The Padrone crossed her arms upon her ample breast and smiled a cast-iron smile. "It is not for me to contradict the assertion of Madame," she replied, with a fierce shrug and a stony eye.

Ermengarde turned white, and looked steadily in the hard and hostile face for a second.

"I see that I have been mistaken in the character of this house," she said coldly. "Be good enough to accept my notice to leave at my earliest convenience." Then, without waiting for a reply, she went out into the sunshine and paced slowly through the garden, her skirts brushing scent from oak-leaf geraniums and her cheek tapped by the rounded coolness of lemons on the garden boughs, and came out upon the path that led over the open mountain ridge, drawing a long breath.

"The insolence!" she burst out to an old woman, harmlessly knitting and leading her goat, who nodded and smiled in return, under the impression that kind remarks were being addressed to her—"the incredible insolence! All the people seem to have gone out of their senses this morning, or else I've gone out of mine."

Chapter XVI
The Sapphire Necklace

The path immediately behind Les Oliviers, worn by the steps of many generations of mules and men, was steep and rugged, here and there sinking deeply and filled in with broken fragments and buttressed with rock slabs. A little further on the ridge ran up in an abrupt narrow steep; a clump of pines on its summit stood out clear and glowing upon the sky, with a straw-roofed hut under the dark boughs. Ermengarde loved that little clump of pine-trees soaring up above the house and grounds, whether, as now, in the full glow of forenoon, or in still, golden afternoons, or flushed with sunset upon a crimson and amber sky, or, later still, traced on the pale clear green of after-glow, or black against a blue-black vault pierced with shining stars. She had often and vainly tried to draw it; but even the thin man had failed to catch its charm; much paper had been spoiled and colour wasted in the attempt. When you gained that abrupt eminence you seemed to have reached the top of the world, which unrolled itself beneath, and spread blue and far to the unseen African shore; but when you turned from the sea, and saw the path winding higher along the wooded brink to mountain summits endlessly unfolding, you knew that you were still very far from the top.

The warm bright air was spiced with aromatic scents. Myrtle and lavender, cistus and juniper, rosemary, thyme, and pine, clothed and climbed every cliff and steep down to the torrent beds that ran on each side the ridge, and sprang from every crack and crevice in rock and cliff. Higher still, the ridge broadened into a pine-wood, and narrowed abruptly upon its steep wooded sides, then widened again into a grassy plateau, where the columnar trunks of hoary olives showed dim and solemn through shadows of drooping foliage shot with subdued, changing colour.

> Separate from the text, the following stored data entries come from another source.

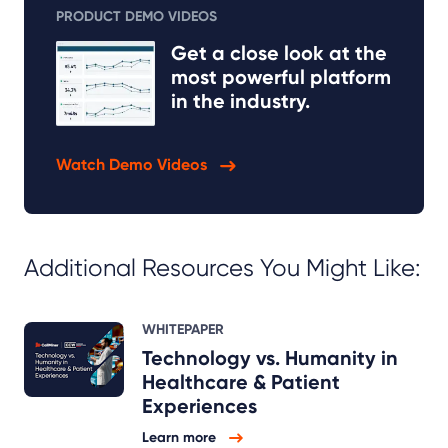
PRODUCT DEMO VIDEOS
Get a close look at the
most powerful platform
in the industry.
Watch Demo Videos
Additional Resources You Might Like:
WHITEPAPER
Technology vs. Humanity in
Healthcare & Patient
Experiences
Learn more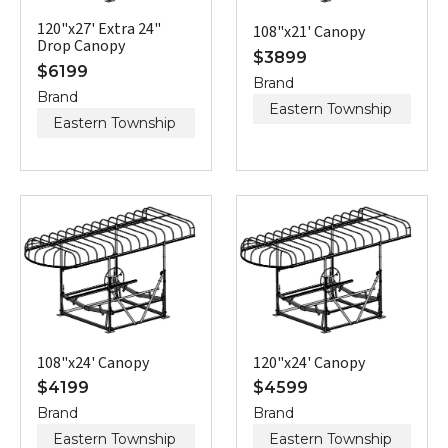
120"x27' Extra 24"
108"x21' Canopy
Drop Canopy
$
3899
$
6199
Brand
Brand
Eastern Township
Eastern Township
108"x24' Canopy
120"x24' Canopy
$
4199
$
4599
Brand
Brand
Eastern Township
Eastern Township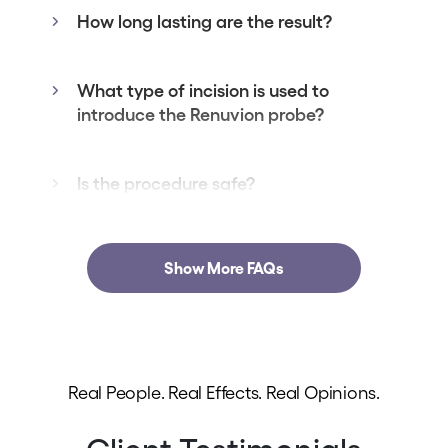
How long lasting are the result?
What type of incision is used to
introduce the Renuvion probe?
Is the procedure safe?
Show More FAQs
Real People. Real Effects. Real Opinions.
Client Testimonials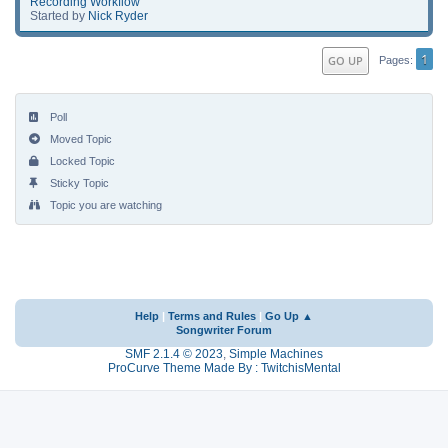
Recording Workflow
Started by
Nick Ryder
1
GO UP
Pages
Poll
Moved Topic
Locked Topic
Sticky Topic
Topic you are watching
Help
|
Terms and Rules
|
Go Up ▲
Songwriter Forum
SMF 2.1.4 © 2023
,
Simple Machines
ProCurve Theme Made By : TwitchisMental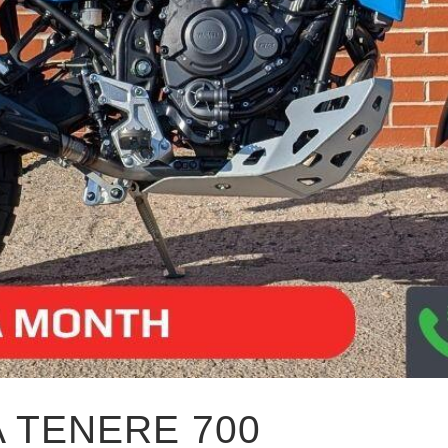
 TENERE 700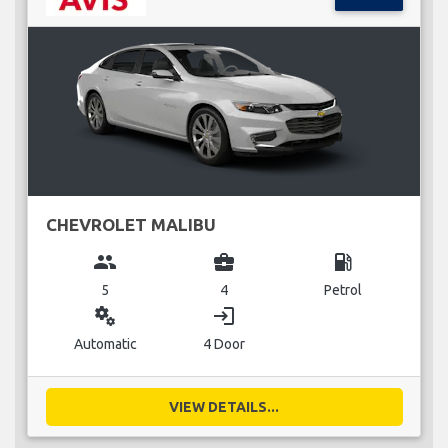
CHEVROLET MALIBU
group
business_center
local_gas_station
5
4
Petrol
miscellaneous_services
login
Automatic
4 Door
VIEW DETAILS...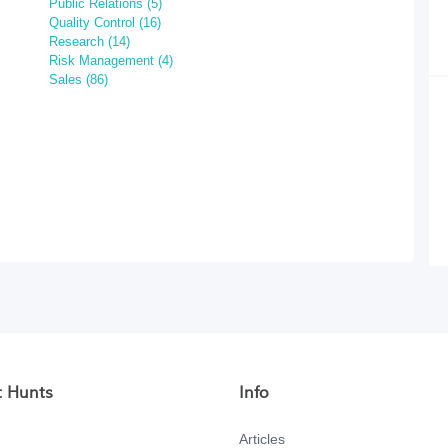
Public Relations (5)
Quality Control (16)
Research (14)
Risk Management (4)
Sales (86)
t Hunts
Info
Articles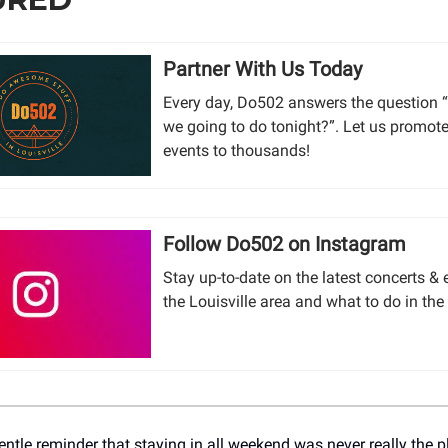
Partner With Us Today
Every day, Do502 answers the question 
we going to do tonight?”. Let us promot
events to thousands!
Follow Do502 on Instagram
Stay up-to-date on the latest concerts & 
the Louisville area and what to do in the
entle reminder that staying in all weekend was never really the 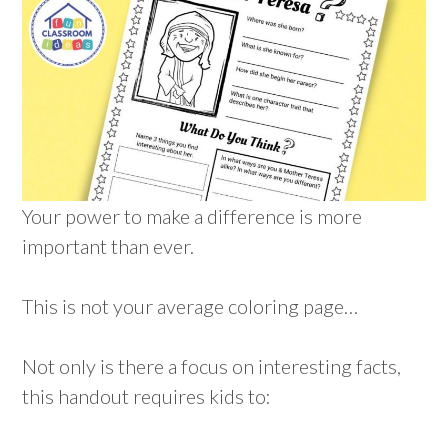
Your power to make a difference is more
important than ever.
This is not your average coloring page…
Not only is there a focus on interesting facts,
this handout requires kids to: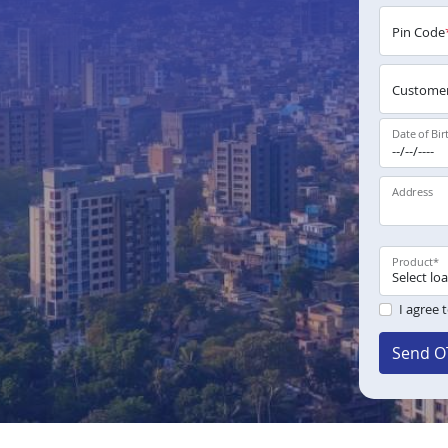
Pin Code
Customer
Date of Bir
Address
Product
*
I agree 
Send O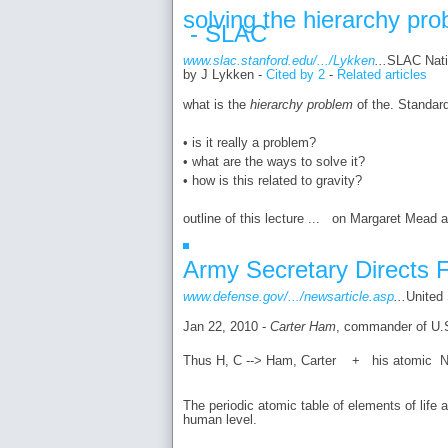
solving the hierarchy pr
- SLAC
www.slac.stanford.edu/.../Lykken
...
SLAC Natio
by J Lykken - ‎
Cited by 2
- ‎
Related articles
what is the
hierarchy problem
of the. Standar
• is it really a problem?
• what are the ways to solve it?
• how is this related to gravity?
outline of this lecture ... on Margaret Mead a
Army Secretary Directs F
www.defense.gov/.../newsarticle.asp
...
United
Jan 22, 2010 -
Carter
Ham
, commander of U.S
Thus H, C --> Ham, Carter + his atomic N
The periodic atomic table of elements of life 
human level.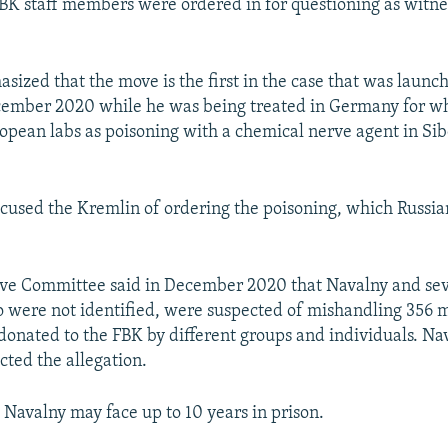
BK staff members were ordered in for questioning as witne
ized that the move is the first in the case that was launc
cember 2020 while he was being treated in Germany for w
opean labs as poisoning with a chemical nerve agent in Sib
cused the Kremlin of ordering the poisoning, which Russian
ive Committee said in December 2020 that Navalny and seve
o were not identified, were suspected of mishandling 356 m
 donated to the FBK by different groups and individuals. Na
cted the allegation.
, Navalny may face up to 10 years in prison.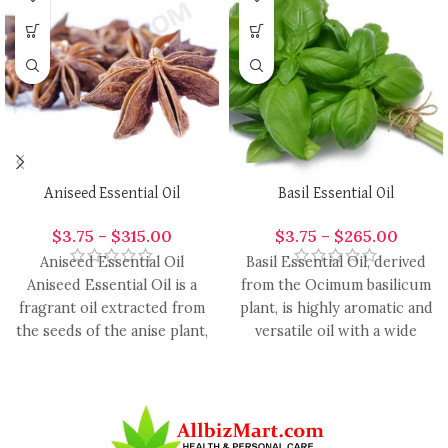
Aniseed Essential Oil
Basil Essential Oil
$
3.75
–
$
315.00
$
3.75
–
$
265.00
Aniseed Essential Oil
Basil Essential Oil, derived
Aniseed Essential Oil is a
from the Ocimum basilicum
fragrant oil extracted from
plant, is highly aromatic and
the seeds of the anise plant,
versatile oil with a wide
renowned for
range of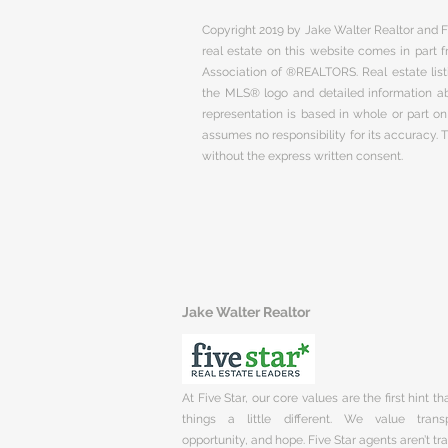
Copyright 2019 by Jake Walter Realtor and Fi
real estate on this website comes in part
Association of ®REALTORS. Real estate listi
the MLS® logo and detailed information abo
representation is based in whole or part 
assumes no responsibility for its accuracy.
without the express written consent.
Jake Walter Realtor
At Five Star, our core values are the first hint t
things a little different. We value trans
opportunity, and hope. Five Star agents aren’t t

Where the pine-wood ended and the olive-grove began the ridge-side fell more gently, laying a slope of myrtle and rosemary open to the full south sun. Here Ermengarde sat, the mysterious murmur of pine-woods on one hand, the solemn stillness and blue-grey haze of olives on the other. The sunny bank was grey with massed rosemary blossom, into which countless bees plunged and buzzed drowsily in the warmth. Far below, forest and olive-terrace sank into purple bloom of shadow; the distance was closed by bare mountain peaks rolling up in great billows of stone above wooded slopes, and towered villages white in sunlight.

All this solemn beauty rebuked her and made her ashamed. She knew that she had forgotten the message and missed the healing of the mountains. She had played the fool and made herself a mark for fool's gossip. Oh, how small and cheap she felt, and how very sick of herself and her petty follies!